Nelson, o injustiçado. …ou de como o artista não tem valor…

Acho que todos os artistas brasileiros são injustiçados. A arte no nosso país não tem o valor que merece, não é bem vista e muito menos bem quista. Artista aqui é vagabundo. Não trabalha. Arte aqui não é trabalho. Hobby talvez, trabalho não. Obviamente não estou falando daquela feliz minoria que competentemente atua nas novelas televisivas ou se fazem ouvir nas rádios. Estou claramente me referindo aos outros noventa e nove por cento de artistas. Não é fácil ser artista em lugar nenhum do mundo. Esta profissão onde o dom e a genialidade devem se sobrepor à técnica é, por sua natureza, mais dada a incompreensão que ao sucesso e ao reconhecimento. Mas aqui padece ainda a classe com o preconceito e o desinteresse geral.

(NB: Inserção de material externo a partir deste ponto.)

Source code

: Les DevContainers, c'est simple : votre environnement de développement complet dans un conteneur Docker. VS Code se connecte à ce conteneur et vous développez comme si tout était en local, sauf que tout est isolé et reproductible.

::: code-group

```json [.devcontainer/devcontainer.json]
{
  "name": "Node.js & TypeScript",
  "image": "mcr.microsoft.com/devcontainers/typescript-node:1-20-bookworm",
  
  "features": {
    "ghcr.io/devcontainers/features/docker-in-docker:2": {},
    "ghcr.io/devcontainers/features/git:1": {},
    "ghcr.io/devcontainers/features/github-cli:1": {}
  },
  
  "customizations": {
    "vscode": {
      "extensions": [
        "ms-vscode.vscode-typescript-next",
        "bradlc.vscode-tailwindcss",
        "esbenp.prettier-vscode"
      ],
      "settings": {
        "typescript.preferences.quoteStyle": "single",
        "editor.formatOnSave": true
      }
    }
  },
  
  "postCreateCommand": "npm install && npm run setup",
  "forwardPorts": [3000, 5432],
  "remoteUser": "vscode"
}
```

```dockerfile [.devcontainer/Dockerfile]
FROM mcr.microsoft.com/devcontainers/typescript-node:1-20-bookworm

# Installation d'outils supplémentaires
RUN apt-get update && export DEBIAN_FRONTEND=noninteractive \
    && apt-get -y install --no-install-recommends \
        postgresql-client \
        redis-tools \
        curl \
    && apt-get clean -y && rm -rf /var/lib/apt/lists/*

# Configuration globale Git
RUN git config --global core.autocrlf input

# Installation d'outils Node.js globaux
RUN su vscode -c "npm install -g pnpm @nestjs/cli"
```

Considero Nelson Rodrigues o mais injustiçado dos escritores brasileiros. Tanto para o bem quanto para o mal o autor é incompreendido e reduzido pela crítica e pela história a um ser caricato e abjeto ou ao contrário elevado a condição de gênio intangível. Tanto um como o outro conceito afastam o autor de teatro, romance, crônicas e memórias do que realmente ele é e pior: afasta o público da obra do autor pernambucano. Impingiram uma névoa tão densa sobre o texto do Nelson que ficou difícil lê-lo além desse ‘filtro’. Nelson ganhou a vida como jornalista (afinal de contas artista tem que trabalhar) e o convívio com as redações dos jornais moldou o seu texto que tem sempre ares de realidade nua e crua, mas que nem por isso perde em emoção beleza e estilo. Suas crônicas futebolísticas estão entre os textos mais plásticos da nossa literatura. Muito do encantamento mágico que o futebol tem no Brasil é devido ao olhar poético do autor. Nelson gostava de dizer que escrevia como um menino que enxergava o mundo pelo buraco da fechadura. Desvelava ‘inocentemente’ assim, a vida como ela é. E a ideia de que no íntimo somos nós aquelas personagens terríveis obviamente não agrada a ninguém. Ninguém gosta de procurar no espelho o médico e só ver refletida a imagem do monstro. Conheci a obra de Nelson Rodrigues na faculdade de Direito. Me lembro de um professor explicando o princípio da ampla defesa e dizendo que a ocasião é que faz o ladrão. “Vocês não vêem os livros do Rodrigues?”, dizia jocoso. Dizem que uma vez o poeta Manuel Bandeira, fã confesso do autor perguntou-lhe porque ele não escrevia sobre pessoas normais ao que Nelson retrucou: “Mas meu querido Bandeira, eu escrevo sobre pessoas como você ou eu!”. Nelson, ‘ o anjo pornográfico’ era também um grande frasista.

Nelson Rodrigues não foi compreendido em vida e sua obra carece de estudos desimpedidos de preconceitos para ser compreendida hoje. Comparar o seu teatro ao de Shakespeare como se tem feito ultimamente é desvalorizar o seu lugar como o grande autor da dramaturgia brasileira. Shakespeare é Shakespeare. Nelson é Nelson. Mas relegá-lo a sarjeta como querem outros tampouco faz justiça ao homem que dedicou sua vida a escrever apaixonadamente sobre sua época, seus iguais e sobre o esporte nacional. E como escreveu o ‘anjo’, “sem paixão não se chupa nem um Chica-Bon”.